▸ **REQUIRED ACTION**
Please read the records below and return each line holding the string "that".

▸ **DATA FOR REVIEW**
....................

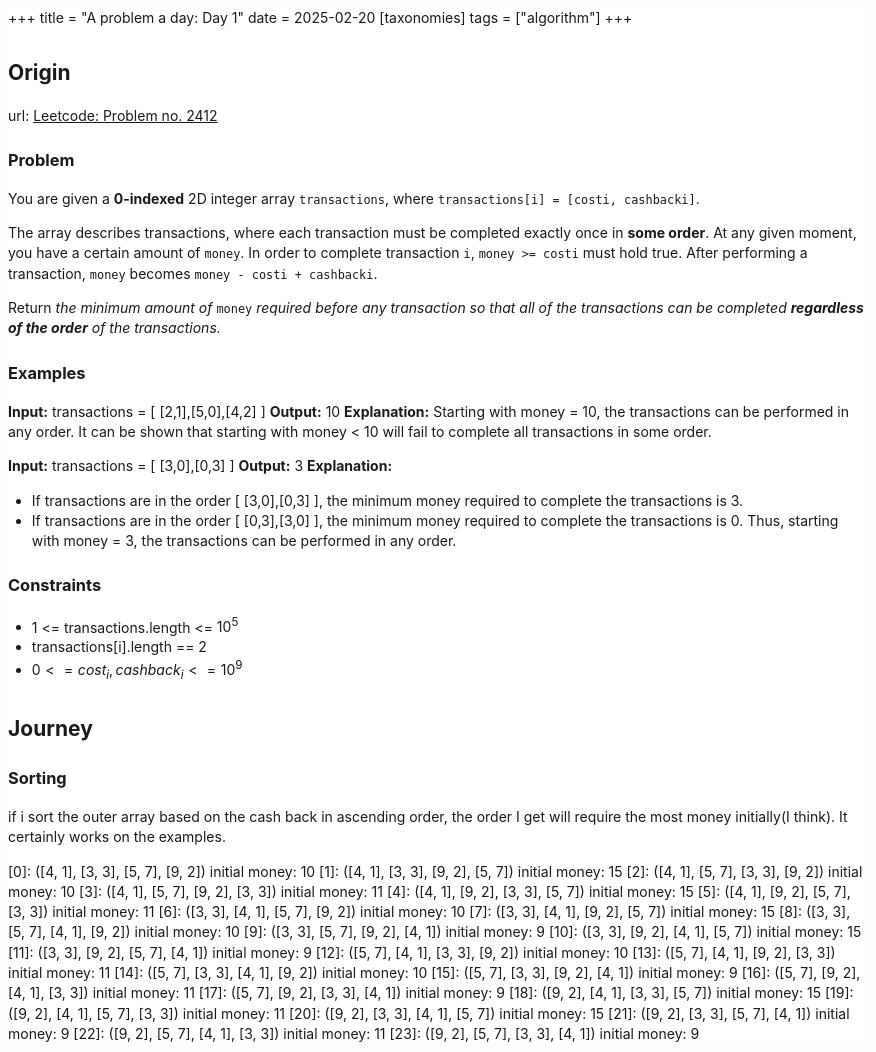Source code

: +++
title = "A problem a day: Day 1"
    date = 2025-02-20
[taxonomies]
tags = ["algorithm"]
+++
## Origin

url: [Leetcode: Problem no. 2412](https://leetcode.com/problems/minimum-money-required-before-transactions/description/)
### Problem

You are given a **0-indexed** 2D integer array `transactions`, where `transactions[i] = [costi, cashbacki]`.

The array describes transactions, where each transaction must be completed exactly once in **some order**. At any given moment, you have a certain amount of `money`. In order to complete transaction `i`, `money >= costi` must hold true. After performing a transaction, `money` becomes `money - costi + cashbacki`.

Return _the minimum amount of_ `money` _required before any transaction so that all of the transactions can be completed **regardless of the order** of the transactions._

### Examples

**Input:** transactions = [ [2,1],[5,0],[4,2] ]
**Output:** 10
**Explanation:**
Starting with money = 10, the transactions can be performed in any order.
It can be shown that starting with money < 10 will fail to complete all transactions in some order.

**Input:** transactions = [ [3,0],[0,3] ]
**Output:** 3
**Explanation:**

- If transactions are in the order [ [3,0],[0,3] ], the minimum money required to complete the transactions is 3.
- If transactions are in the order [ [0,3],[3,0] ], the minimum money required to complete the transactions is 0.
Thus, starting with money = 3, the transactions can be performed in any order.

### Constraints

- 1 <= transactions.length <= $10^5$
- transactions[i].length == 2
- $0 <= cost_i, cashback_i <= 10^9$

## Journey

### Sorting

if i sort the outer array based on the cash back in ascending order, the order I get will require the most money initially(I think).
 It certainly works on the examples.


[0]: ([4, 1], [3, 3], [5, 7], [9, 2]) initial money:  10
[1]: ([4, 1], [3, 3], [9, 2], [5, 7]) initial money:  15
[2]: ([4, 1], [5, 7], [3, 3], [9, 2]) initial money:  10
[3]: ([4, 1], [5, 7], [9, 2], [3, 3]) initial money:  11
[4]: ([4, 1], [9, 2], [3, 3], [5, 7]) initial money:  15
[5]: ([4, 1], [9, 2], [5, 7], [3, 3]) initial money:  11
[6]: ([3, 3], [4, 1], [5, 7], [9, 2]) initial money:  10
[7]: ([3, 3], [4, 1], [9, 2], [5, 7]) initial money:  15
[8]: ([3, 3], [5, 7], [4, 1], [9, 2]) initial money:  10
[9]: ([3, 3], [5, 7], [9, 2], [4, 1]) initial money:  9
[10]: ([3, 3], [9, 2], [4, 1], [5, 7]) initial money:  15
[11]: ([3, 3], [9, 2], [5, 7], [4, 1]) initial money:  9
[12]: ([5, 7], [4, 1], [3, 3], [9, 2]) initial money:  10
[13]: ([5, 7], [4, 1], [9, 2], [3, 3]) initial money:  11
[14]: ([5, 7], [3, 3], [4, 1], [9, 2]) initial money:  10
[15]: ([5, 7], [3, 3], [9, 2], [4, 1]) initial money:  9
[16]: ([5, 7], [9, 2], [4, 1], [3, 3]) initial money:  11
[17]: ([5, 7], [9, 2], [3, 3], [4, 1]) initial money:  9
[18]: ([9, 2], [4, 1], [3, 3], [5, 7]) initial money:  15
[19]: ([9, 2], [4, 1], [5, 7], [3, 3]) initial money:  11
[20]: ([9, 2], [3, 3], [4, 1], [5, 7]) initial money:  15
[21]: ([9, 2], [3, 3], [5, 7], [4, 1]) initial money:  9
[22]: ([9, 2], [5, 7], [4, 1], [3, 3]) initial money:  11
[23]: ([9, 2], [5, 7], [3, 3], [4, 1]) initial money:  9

....................

▸ **SOLUTION TO THIS EXERCISE**
Return _the minimum amount of_ `money` _required before any transaction so that all of the transactions can be completed **regardless of the order** of the transactions._
It can be shown that starting with money < 10 will fail to complete all transactions in some order.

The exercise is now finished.